Items listed in a dataset
******

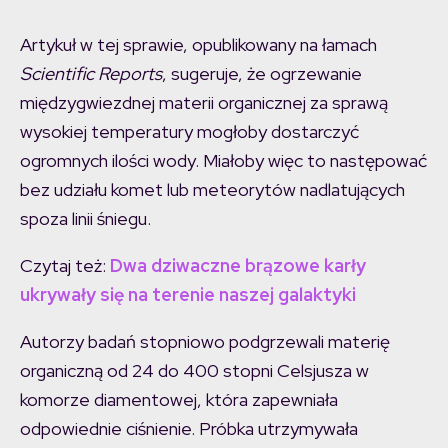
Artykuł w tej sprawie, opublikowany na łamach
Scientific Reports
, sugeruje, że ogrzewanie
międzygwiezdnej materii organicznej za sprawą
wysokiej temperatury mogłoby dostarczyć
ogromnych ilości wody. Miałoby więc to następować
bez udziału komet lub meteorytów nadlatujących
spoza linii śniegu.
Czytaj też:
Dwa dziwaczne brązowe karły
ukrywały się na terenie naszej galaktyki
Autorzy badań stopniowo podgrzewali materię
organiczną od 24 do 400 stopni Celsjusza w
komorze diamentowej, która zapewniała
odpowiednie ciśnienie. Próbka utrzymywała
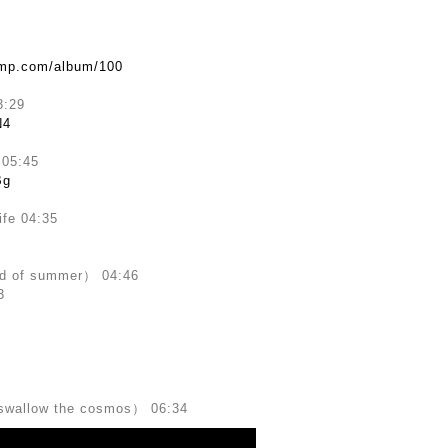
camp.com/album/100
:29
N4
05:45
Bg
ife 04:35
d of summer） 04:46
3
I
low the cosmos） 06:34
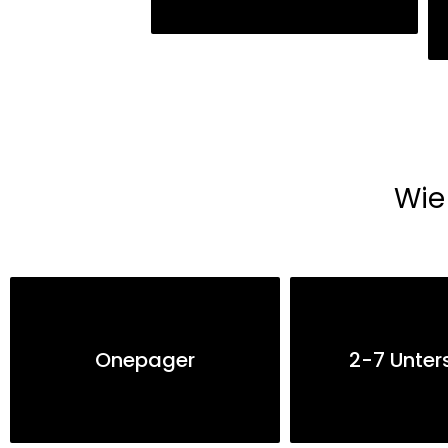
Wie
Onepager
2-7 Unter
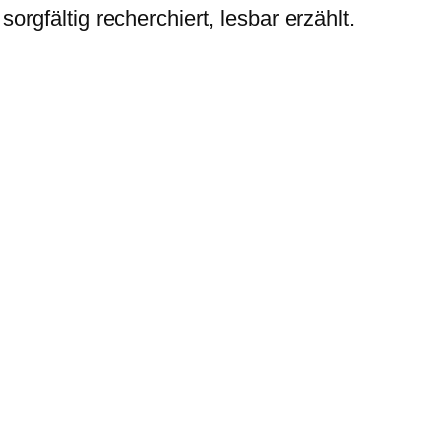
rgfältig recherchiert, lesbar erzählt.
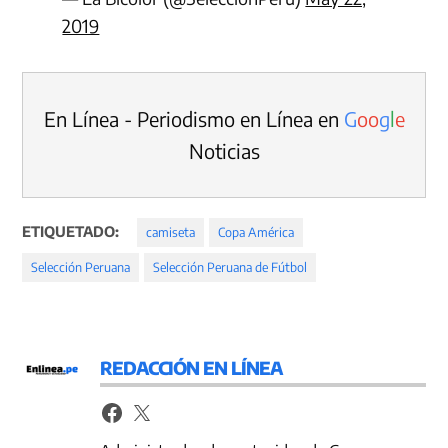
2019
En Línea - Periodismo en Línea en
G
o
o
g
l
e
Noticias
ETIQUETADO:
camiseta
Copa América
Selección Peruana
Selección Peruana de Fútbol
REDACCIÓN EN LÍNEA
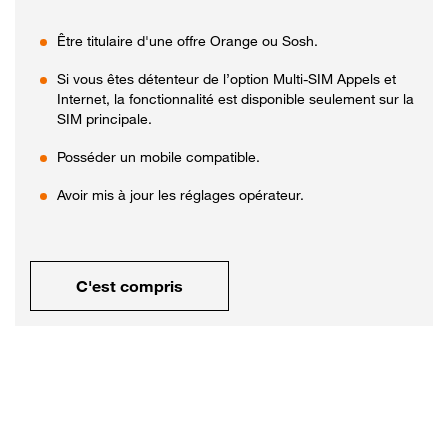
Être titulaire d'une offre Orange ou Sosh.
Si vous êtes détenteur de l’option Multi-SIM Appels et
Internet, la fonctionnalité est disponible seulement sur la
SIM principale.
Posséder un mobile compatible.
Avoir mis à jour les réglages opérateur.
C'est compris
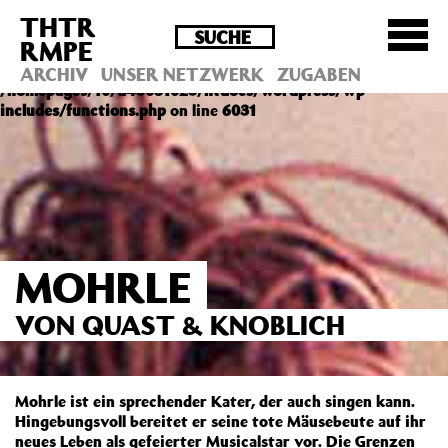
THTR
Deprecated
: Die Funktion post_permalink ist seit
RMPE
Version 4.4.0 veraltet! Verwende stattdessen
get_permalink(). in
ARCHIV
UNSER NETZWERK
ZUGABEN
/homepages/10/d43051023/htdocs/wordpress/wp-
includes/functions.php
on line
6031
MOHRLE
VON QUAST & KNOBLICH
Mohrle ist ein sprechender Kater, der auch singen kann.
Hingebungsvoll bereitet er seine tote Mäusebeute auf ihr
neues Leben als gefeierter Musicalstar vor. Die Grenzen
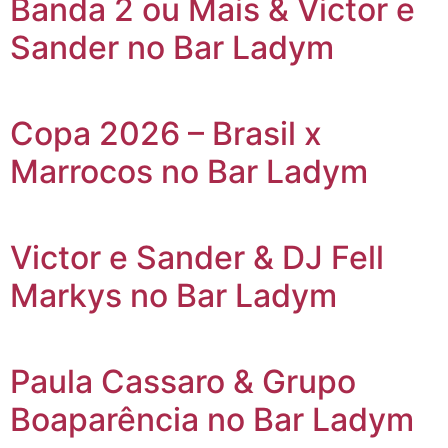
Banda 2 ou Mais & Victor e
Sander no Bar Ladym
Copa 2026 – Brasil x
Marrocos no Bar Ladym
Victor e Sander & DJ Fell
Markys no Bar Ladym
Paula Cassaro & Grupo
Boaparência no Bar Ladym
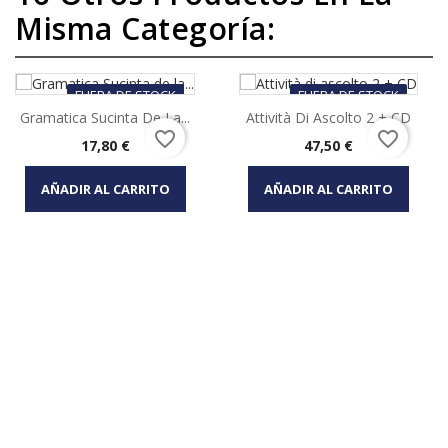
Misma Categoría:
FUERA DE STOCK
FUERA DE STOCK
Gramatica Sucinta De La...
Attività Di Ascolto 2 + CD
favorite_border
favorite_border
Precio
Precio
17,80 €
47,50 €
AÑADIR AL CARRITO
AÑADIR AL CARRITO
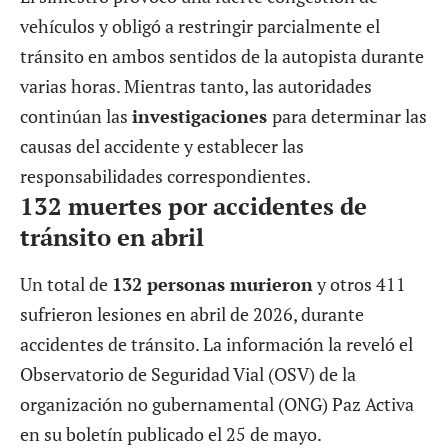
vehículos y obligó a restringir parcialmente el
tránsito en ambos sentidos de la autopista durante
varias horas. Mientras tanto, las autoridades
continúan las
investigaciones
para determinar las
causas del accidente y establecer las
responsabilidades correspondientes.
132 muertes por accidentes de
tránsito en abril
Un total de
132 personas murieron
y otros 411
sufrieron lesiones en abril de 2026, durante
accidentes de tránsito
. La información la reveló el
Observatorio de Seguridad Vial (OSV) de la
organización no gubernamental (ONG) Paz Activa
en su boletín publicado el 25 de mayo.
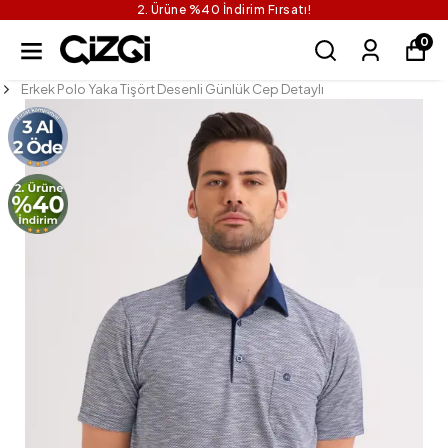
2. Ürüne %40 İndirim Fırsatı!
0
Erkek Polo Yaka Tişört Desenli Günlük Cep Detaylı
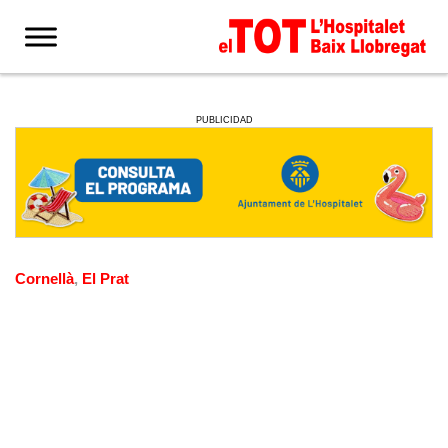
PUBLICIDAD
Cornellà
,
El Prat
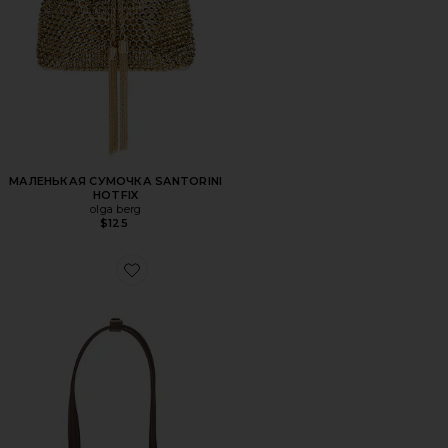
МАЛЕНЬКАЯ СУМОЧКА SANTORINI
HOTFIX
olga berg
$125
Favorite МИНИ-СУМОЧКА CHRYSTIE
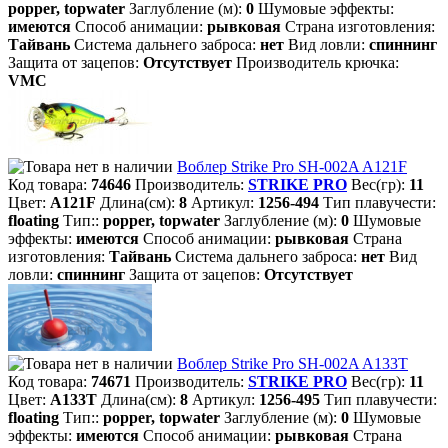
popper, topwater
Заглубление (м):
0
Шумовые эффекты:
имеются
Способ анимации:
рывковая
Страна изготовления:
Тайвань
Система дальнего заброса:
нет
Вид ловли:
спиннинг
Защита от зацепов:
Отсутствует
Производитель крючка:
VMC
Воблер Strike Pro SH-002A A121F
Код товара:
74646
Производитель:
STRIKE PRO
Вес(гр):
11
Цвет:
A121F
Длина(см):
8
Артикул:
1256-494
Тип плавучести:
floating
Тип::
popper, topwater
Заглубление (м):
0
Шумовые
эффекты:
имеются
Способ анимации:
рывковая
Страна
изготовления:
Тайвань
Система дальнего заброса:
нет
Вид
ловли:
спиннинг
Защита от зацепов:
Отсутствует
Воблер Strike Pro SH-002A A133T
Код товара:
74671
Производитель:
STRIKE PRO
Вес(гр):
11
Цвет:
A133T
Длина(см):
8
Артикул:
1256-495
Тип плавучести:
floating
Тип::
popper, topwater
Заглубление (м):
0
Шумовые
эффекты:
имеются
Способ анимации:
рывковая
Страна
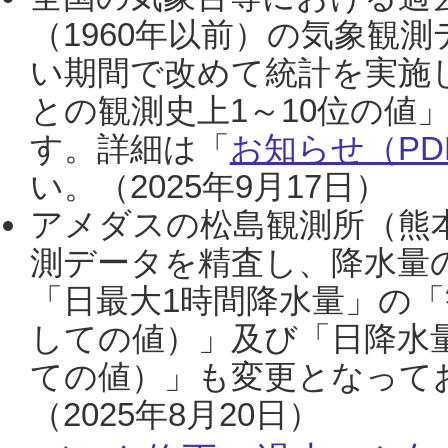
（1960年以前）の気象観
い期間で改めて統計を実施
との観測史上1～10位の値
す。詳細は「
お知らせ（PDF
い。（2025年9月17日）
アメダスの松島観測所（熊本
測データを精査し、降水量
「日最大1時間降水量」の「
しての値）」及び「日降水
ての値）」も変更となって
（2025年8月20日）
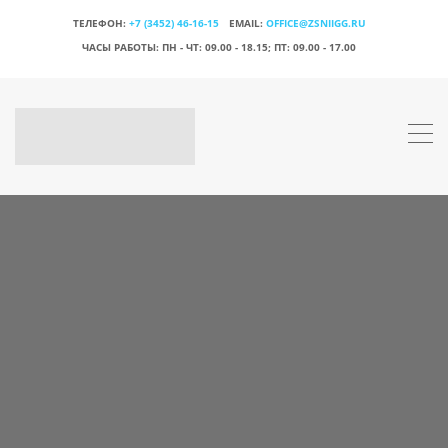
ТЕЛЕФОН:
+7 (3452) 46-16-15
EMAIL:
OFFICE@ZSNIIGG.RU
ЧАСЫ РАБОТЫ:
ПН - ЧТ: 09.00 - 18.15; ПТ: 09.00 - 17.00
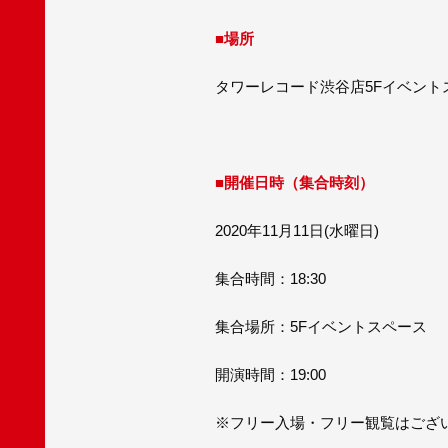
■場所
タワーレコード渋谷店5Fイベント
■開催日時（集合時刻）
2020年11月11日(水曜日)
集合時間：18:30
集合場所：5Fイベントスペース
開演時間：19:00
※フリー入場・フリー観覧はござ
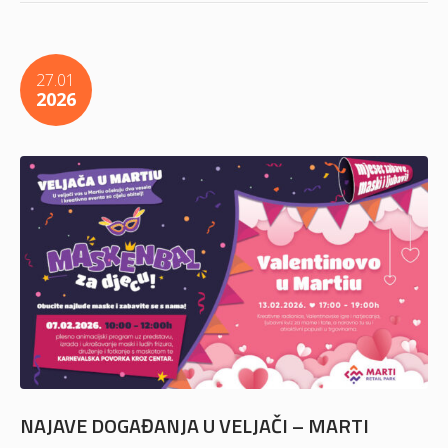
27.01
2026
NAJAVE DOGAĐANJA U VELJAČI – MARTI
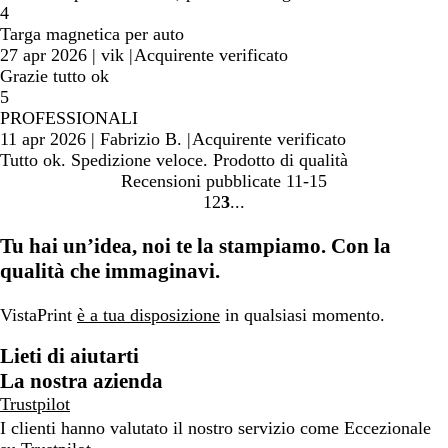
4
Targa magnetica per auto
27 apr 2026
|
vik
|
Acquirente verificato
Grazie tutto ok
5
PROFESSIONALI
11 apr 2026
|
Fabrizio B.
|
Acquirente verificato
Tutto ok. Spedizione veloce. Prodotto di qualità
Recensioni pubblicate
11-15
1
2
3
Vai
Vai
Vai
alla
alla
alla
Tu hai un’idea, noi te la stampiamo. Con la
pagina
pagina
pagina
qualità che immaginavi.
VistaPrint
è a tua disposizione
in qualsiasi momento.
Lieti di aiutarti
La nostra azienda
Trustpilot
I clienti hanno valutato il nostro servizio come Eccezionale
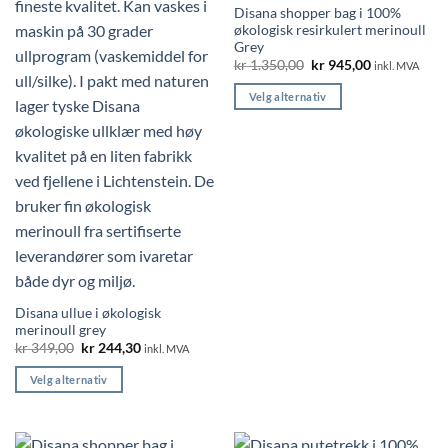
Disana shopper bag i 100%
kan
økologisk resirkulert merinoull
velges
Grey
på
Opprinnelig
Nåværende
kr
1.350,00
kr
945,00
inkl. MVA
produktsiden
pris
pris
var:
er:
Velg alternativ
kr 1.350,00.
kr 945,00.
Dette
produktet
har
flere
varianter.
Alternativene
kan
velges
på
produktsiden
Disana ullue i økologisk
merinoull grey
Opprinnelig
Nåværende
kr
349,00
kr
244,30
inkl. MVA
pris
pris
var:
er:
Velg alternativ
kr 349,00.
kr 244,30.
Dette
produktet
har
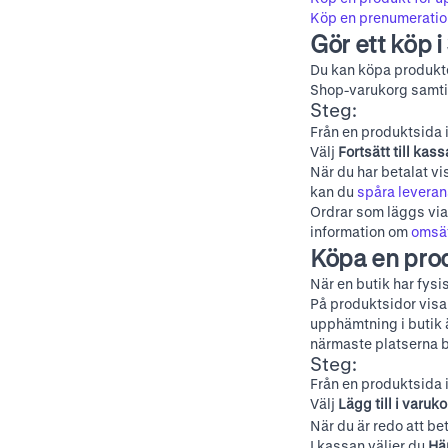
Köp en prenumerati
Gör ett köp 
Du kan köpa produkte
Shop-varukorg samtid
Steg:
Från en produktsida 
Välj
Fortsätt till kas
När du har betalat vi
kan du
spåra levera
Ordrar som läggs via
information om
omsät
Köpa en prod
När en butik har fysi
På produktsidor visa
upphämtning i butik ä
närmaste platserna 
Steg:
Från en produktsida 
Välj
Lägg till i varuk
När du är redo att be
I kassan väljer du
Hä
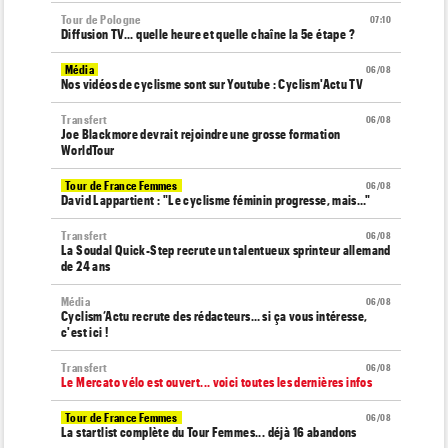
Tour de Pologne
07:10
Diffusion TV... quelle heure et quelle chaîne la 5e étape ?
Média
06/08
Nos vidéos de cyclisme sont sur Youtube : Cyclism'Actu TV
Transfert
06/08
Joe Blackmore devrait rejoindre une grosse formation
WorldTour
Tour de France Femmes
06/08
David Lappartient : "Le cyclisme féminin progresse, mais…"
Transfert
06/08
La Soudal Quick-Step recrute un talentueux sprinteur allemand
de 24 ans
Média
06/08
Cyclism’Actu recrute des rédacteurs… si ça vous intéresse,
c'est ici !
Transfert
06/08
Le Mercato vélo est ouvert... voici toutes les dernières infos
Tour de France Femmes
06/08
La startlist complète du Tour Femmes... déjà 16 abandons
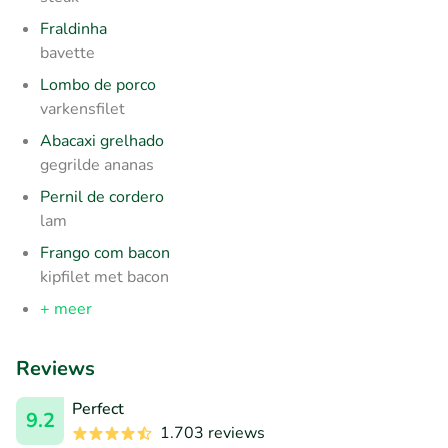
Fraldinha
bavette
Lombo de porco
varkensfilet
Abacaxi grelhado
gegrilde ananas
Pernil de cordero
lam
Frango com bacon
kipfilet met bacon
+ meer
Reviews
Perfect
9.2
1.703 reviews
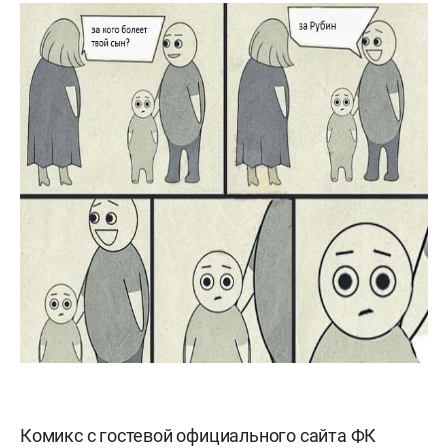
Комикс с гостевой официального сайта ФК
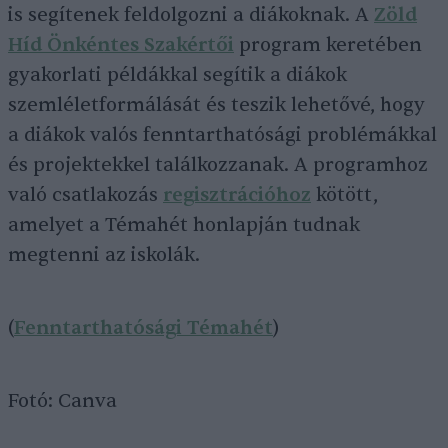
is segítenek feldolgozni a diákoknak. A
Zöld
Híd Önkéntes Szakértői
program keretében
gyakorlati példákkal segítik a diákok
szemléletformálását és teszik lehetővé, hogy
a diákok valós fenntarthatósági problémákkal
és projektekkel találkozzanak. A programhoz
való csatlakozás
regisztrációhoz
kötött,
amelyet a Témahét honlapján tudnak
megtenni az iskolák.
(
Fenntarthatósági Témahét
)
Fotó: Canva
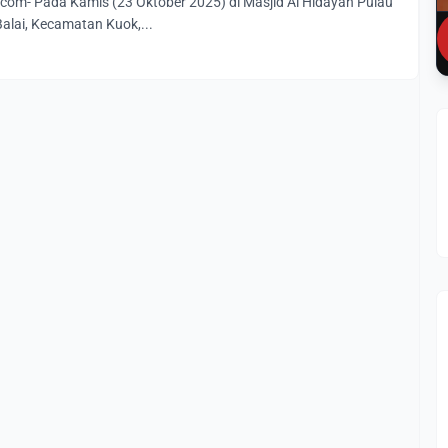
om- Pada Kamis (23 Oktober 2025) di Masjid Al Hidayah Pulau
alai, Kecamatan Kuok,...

******

▶ [Goal of the exercise] All that should be written out is the stretch of lines above between the one holding "para determinar las" and the one holding "en su boletín publicado el 25 de mayo.", inclusive, exactly as given.

▶ [Solution]
para determinar las
causas del accidente y establecer las
responsabilidades correspondientes.
132 muertes por accidentes de
tránsito en abril
Un total de
132 personas murieron
y otros 411
sufrieron lesiones en abril de 2026, durante
accidentes de tránsito
. La información la reveló el
Observatorio de Seguridad Vial (OSV) de la
organización no gubernamental (ONG) Paz Activa
en su boletín publicado el 25 de mayo.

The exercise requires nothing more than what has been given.